11. Rate Limiting and Throttling

Rate limiting protects your API from abuse, prevents accidental runaway scripts from overwhelming your infrastructure, and ensures fair access for all consumers.

How It Works

The server tracks the number of requests each client makes within a fixed time window. When a client exceeds the allowed number of requests, the server responds with 429 Too Many Requests and the client must wait before retrying.

A common starting point is 60 requests per minute per API key, though you should tune this based on your traffic patterns and infrastructure capacity.

Response Headers

Include rate-limit information in every response so that well-behaved clients can pace themselves without guessing:

Header	Value
`X-RateLimit-Limit`	The maximum number of requests allowed in the current window (e.g. `60`).
`X-RateLimit-Remaining`	How many requests the client has left in the current window (e.g. `42`).
`X-RateLimit-Reset`	The Unix timestamp at which the current window resets (e.g. `1706000000`).

Example response headers:

X-RateLimit-Limit: 60
X-RateLimit-Remaining: 42
X-RateLimit-Reset: 1706000000

Retry-After on 429

When the server does return a 429, include a Retry-After header telling the client exactly how long to wait:

HTTP/1.1 429 Too Many Requests
Retry-After: 30

Choosing a Strategy

Fixed window — simple to implement; resets at regular intervals.
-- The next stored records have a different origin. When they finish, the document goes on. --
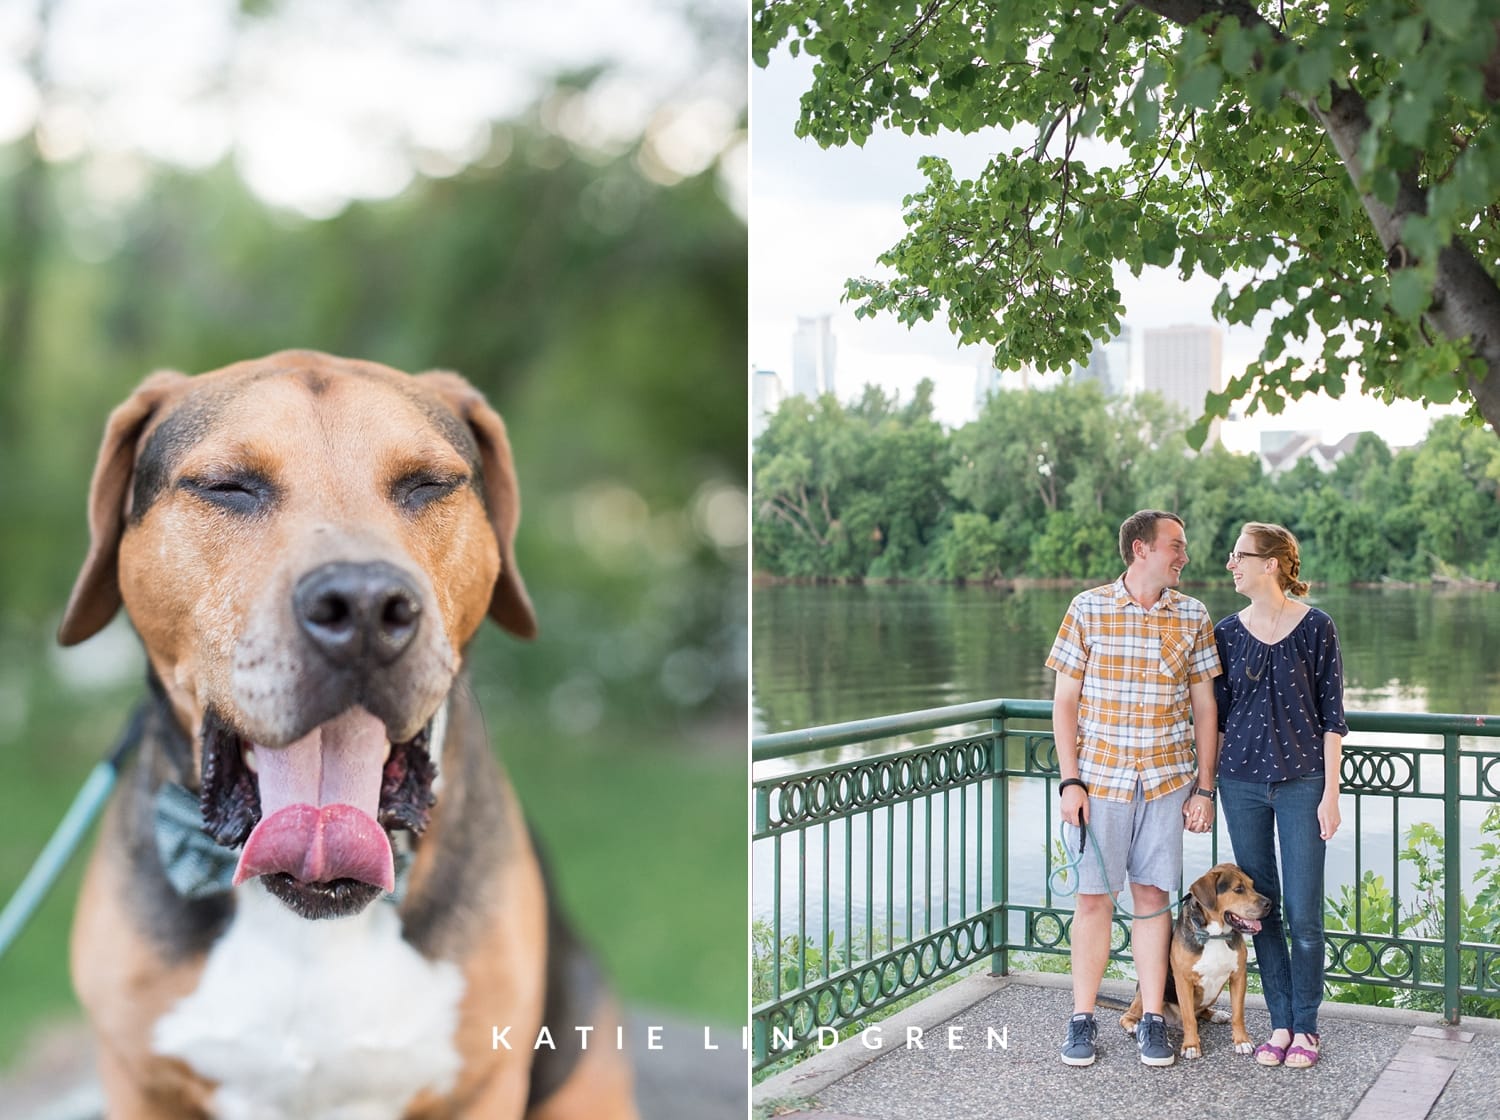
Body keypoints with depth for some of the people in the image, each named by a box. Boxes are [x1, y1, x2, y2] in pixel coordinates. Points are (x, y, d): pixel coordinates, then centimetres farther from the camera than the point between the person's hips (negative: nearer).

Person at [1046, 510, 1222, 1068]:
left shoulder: (1192, 616, 3)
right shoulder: (1088, 609, -2)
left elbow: (1204, 708, 7)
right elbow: (1064, 700, -1)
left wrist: (1204, 789, 3)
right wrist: (1070, 781, -7)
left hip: (1166, 780, 1)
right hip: (1099, 777, -1)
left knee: (1152, 895, 5)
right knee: (1093, 897, 2)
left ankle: (1152, 1021, 15)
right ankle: (1082, 1020, 13)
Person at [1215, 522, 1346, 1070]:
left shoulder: (1314, 627, -5)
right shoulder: (1228, 633, 3)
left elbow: (1331, 715, -3)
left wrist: (1330, 793, -6)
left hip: (1301, 782, -3)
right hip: (1242, 782, 3)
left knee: (1303, 912, -1)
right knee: (1260, 907, 8)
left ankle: (1306, 1026, 14)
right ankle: (1280, 1023, 19)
Clients can burst up to the limit at the start of each window.
Sliding window — tracks requests over a rolling period, producing smoother throttling behaviour and fewer burst spikes.
Token bucket — allows short bursts above the average rate while still enforcing a long-term cap. Well suited to APIs with occasional spikes in legitimate traffic.

Document your chosen strategy and limits in your API specification so clients can design their request patterns accordingly.